- Given passage
# # # # # # #
The big problem now is not to worry about pessimists like Scott Royce, but to field candidates for the 1978 Congressional and Senatorial races. Good luck!

John Lawson
Burlington, Ontario

Press Coverage?

Mr. Crane [August] tells us that the great value of the Libertarian Party consists, at least in large part, in its ability to obtain good press coverage for the ideals of liberty, free market, civil liberties, etc. And Mr. Crane also notes that the LP has achieved this end, of getting the press coverage, beyond expectations.

What then are we to make of Roger MacBride's talk at the recent LP national convention in San Francisco? Mr. MacBride took almost on hour to tell us how shamefully the press ignored him and the ideals he tried to communicate to the American public. Mr. Crane and Mr. MacBride really should try to get their act together. The LP probably merits support from us, but if we rely on these gentlemen to tell us why, we will never find out.

Conrad Speeder
Redwood City, CA

Hayek, Friedman, and Money

REASON's interview with Milton Friedman [August] contains some interesting remarks about F.A. Hayek's proposal for denationalization of money. I believe Friedman is correct in his disagreement with Hayek over the consequences of denationalizing money. However, Hayek's proposal would only need one minor addition in order to have the wide ranging effects its author envisions. That addition would be repeal of all laws that forbid counterfeiting. (Repealing all copyright and patent laws would also help.) Fiat money would quickly lose all value as a result of its susceptibility to reproduction. People would switch to making their transactions with valuable commodities instead of Uncle Sam's garbage and Hayek's predictions would come true.
# # # # # # #
- Data extracts
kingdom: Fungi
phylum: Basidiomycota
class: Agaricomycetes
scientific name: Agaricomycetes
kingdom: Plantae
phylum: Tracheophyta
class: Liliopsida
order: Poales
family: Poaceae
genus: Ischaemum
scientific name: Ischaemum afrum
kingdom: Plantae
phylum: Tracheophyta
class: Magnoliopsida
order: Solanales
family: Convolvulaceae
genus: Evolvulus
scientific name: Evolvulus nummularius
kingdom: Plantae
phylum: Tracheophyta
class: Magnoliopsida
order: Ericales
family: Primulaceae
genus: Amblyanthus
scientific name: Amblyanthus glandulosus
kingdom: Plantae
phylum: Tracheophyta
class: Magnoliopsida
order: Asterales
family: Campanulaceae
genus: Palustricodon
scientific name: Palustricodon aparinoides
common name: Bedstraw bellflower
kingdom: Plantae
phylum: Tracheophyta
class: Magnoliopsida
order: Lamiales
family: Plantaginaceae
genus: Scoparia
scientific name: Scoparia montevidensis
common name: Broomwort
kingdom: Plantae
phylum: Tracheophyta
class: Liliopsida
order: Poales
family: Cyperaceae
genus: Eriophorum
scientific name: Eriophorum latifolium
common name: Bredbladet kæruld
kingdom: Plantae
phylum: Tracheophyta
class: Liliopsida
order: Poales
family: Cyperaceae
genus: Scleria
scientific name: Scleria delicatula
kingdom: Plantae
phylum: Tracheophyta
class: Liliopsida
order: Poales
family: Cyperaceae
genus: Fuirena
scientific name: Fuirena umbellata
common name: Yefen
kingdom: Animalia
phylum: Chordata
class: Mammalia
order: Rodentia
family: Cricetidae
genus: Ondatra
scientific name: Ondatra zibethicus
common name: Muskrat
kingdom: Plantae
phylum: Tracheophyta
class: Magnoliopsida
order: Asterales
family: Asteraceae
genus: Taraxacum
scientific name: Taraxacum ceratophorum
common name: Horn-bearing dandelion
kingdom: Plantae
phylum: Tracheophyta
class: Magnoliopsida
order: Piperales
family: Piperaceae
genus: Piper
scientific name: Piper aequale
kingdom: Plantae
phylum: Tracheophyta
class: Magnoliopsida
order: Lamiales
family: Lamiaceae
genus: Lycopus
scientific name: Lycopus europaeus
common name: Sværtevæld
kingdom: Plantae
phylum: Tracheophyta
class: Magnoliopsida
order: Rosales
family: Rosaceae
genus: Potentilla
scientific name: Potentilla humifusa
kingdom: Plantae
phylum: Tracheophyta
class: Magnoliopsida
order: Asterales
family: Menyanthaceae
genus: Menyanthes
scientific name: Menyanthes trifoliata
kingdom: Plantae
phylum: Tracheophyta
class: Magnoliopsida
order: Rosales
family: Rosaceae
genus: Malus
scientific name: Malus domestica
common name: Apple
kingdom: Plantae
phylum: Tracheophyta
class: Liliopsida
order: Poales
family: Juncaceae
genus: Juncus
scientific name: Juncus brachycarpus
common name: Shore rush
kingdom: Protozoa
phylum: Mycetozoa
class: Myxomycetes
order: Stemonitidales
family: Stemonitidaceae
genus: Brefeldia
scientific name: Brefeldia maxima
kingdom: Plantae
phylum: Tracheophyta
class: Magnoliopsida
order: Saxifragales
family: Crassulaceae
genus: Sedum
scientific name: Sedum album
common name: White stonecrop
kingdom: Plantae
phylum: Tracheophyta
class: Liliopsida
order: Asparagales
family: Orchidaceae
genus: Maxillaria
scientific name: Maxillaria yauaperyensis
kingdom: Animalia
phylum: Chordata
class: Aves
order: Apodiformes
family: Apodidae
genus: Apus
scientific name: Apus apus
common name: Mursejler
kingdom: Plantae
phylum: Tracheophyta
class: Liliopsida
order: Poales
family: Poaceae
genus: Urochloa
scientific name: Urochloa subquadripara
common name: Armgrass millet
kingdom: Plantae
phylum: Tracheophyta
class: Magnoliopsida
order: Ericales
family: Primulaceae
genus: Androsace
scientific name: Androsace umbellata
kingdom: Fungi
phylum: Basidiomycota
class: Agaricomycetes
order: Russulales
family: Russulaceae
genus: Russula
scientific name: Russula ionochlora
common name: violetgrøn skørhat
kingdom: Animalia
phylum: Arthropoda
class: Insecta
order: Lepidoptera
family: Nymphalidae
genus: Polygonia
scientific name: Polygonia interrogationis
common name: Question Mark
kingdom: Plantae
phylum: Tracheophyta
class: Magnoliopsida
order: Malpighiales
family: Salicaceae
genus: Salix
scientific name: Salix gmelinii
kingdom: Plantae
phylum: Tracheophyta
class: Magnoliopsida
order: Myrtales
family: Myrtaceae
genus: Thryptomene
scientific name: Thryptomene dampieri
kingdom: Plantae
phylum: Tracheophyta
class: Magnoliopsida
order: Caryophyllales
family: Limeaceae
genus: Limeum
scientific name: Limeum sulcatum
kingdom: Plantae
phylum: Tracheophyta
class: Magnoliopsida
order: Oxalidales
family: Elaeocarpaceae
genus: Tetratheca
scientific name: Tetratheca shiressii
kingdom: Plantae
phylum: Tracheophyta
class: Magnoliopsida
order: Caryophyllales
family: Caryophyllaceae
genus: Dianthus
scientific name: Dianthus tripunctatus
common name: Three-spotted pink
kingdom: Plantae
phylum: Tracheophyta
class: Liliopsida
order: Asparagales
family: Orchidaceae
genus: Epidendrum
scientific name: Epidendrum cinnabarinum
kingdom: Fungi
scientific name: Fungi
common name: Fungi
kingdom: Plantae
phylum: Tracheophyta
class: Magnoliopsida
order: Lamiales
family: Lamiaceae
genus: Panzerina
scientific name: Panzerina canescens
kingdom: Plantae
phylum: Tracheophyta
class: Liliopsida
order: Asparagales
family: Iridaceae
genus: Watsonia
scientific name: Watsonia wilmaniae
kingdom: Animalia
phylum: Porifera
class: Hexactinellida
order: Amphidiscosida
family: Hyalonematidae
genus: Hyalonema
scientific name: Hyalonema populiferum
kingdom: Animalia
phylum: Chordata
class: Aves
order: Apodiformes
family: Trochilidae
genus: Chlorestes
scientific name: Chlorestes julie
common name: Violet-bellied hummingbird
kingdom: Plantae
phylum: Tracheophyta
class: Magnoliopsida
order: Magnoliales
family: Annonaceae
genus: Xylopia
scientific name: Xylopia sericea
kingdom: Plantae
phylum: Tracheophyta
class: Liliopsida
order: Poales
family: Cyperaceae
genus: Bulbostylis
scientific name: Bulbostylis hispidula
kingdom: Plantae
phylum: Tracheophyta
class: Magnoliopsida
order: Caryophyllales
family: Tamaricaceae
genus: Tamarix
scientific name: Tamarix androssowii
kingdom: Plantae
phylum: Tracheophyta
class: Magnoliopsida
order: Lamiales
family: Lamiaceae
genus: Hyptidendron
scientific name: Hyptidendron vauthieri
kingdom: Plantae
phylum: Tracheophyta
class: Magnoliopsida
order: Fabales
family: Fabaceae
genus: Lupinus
# # # # # # #
- Requirement A
Please repeat, word for word, the part of the letters to the editor that opens with the words containing "The big problem" and closes with "coverage, beyond expectations.".
- Requirement B
In the letters to the editor, what single addition does the writer on Hayek and Friedman say Hayek's proposal would need?
- Requirement C
Carry the letters to the editor forward from their final sentence.

- Response A
The big problem now is not to worry about pessimists like Scott Royce, but to field candidates for the 1978 Congressional and Senatorial races. Good luck!

John Lawson
Burlington, Ontario

Press Coverage?

Mr. Crane [August] tells us that the great value of the Libertarian Party consists, at least in large part, in its ability to obtain good press coverage for the ideals of liberty, free market, civil liberties, etc. And Mr. Crane also notes that the LP has achieved this end, of getting the press coverage, beyond expectations.

- Response B
Repeal of all laws that forbid counterfeiting.

- Response C
Kenneth A. Hopf
Madison, WI


The quotation which you attribute to me in the August issue, "The Interstate Commerce Commission should be abolished, its buildings torn down, and the ground sown with salt," is not mine, but that of an able former colleague at the University of Maryland, Professor Hugh S. Norton, now of the University of South Carolina.

I habitually quote the line in my concluding lecture in the undergraduate transportation course, but I make the point that the recommendation seems to me extreme. The salt would have undesirable ecological consequences. Similarly, the ICC's building is a fine example of work of one of America's best classical architects, Arthur Brown, Jr., and could be used for some useful purpose, such as housing the organization entrusted with levying user charges on the inland rivers, for example.

George W. Hilton
Dept. of Economics, UCLA
Los Angeles, CA

(REASON regrets its error in attributing the comment directly to Prof. Hilton. We picked up the quote verbatim from the Wall Street Journal, which apparently erred in its attribution—Ed.)

Nonsmokers' Rights

As a non-smoking libertarian, I feel compelled to comment on a statement made by Robert Poole in June's editorial titled "Saccharin and Human Liberty." Poole lumps cigarette smoking with swimming, skiing, hang-gliding, etc., as a risky action which an individual has the right to take. Since a very good case can be made that cigarette smoking is dangerous to the innocent bystander as well as to the smoker, it should not be treated as an activity which is risky only to the participant. It just really bugs me to see that nasty habit put in the same category with such healthful activities as skiing and swimming.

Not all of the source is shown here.